Tito setengah mengangguk. Ia masih ragu akan pengakuan Lian.
***
Musyawarah pemilihan ketua dimulai. Tito yang memimpin. Dihadiri anggota seangkatan dan adik-adik tingkatnya. Musyawarah itu dilakukan sepulang sekolah. Pagi sebelumnya sudah diinfokan melalui grup What’sApp. Para anggota pun menurut dan langsung meluncur ke ruang ekskul selepas bel pulang menjerit. Tanpa basa-basi Tito menjelaskan bahwa ia belum memiliki kandidat yang bersedia menggantikannya. Dengan demikian ia butuh bantuan anggota seruangan untuk menyetorkan rekomendasi atau mengajukan diri sebagai ketua ekskul futsal.
“Boy Kak. Aku merekomendasikan Boy sebagai ketua.”
Lian mengangkat sebelah tangan, merekomendasikan seseorang yang menurutnya pantas. Boy menyikut lengan Lian keras. Lumayan terkejut namanya spontan disebut. Mulut Boy berkomat-kamit mengatakan apa-apaan? Sudah Lian duga Boy pasti bersikap begitu. Akan tetapi Lian telah mengantisipasi dengan cukup mengabaikannya.
“Aku juga milih Boy Kak!”
Suara kedua berasal dari Tari. Tari adalah anggota ekskul putri yang berbakat. Berbekal pengalaman sering ikut turnamen di SMP-nya dulu. Ia memang terlampau menyukai salah satu olahraga yang cukup banyak digemari orang-orang itu. Waktu senggang sering ia manfaatkan untuk latihan. Seolah di dunia Tari hanya ada futsal, futsal, dan futsal. Dua suara dari adik-adik tingkat rampung dicatat sekretaris.
“Ada lagi?”
Sejenak ruangan hening sampai salah satu anggota mengacungkan sebelah tangannya. Namanya Yohanes. Ia dengan percaya diri mengajukan diri menjadi ketua. Selepas itu ia ijin ke kamar mandi.
Tidak ada rekomendasi tambahan sehingga hanya tertulis dua kandidat, Boy dan Yohanes. Voting dilakukan secara langsung. Anggota yang hadir hanya tinggal mengangkat tangan jika menginginkan kandidat yang disebut Tito menjabat ketua.
“Yang milih Boy? Tu wa ga... oke 15 orang.”
“Yang milih Yohanes? Tu wa ga... 15 orang juga. Loh sama?”
“Tapi presensi di sini terisi 31 anggota. Berarti ada satu orang yang belum milih dong?”
Timpal sekretaris heran. Orang-orang dalam ruangan saling bertanya pada kawan di kanan kirinya, seperti kamu udah angkat tangan kan? Atau kamu udah milih kan tadi?Bagaikan mendapat intuisi, sekretaris beranjak ke kamar ekskul.
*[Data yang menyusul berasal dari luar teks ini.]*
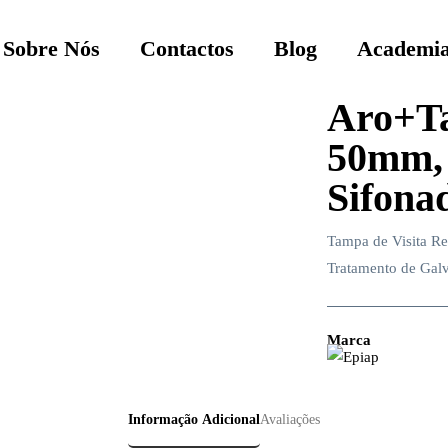
Sobre Nós
Contactos
Blog
Academia
Aro+T
50mm,
Sifona
Tampa de Visita R
Tratamento de Gal
Marca
Informação Adicional
Avaliações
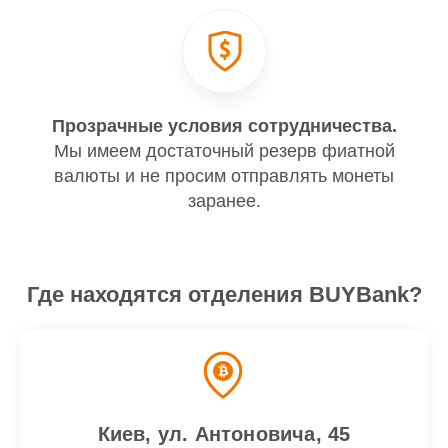
Прозрачные условия сотрудничества.
Мы имеем достаточный резерв фиатной
валюты и не просим отправлять монеты
заранее.
Где находятся отделения BUYBank?
Киев, ул. Антоновича, 45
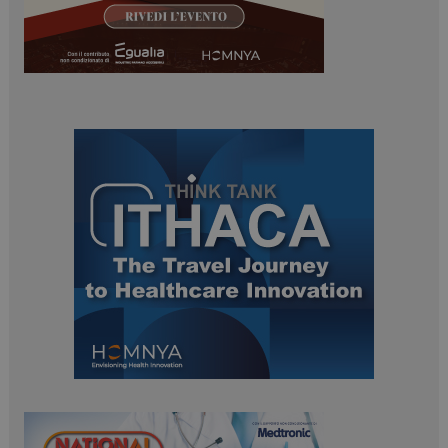
.www.dailyhealthindustry.it
PHPSESSID
Sessione
PHP.net
www.dailyhealthindustry.it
Sesungguhnya itu bukan kamar, akan tetapi ruang menaruh perlengkapan futsal. Oleh Berry dijadikan kamar karena masih muat ditempati kasur lantai. Berakhirlah tempat itu menjelma kamar untuk siapapun yang butuh tidur. Begitu lampu kamar benderang dan selimut ditarik, membujur seseorang sedang terlelap layaknya bayi. Sesuai dugaan sekretaris, Berry tengah mengawang di langit-langit mimpi. Merasa terusik binar lampu, matanya menggeridip.
“Berry! Ya ampun!”
“Eh Kak sekretaris. Rapatnya udah mulai belum Kak?”
Ujarnya lemas. Ia berusaha duduk sembari mengucek-ucek mata.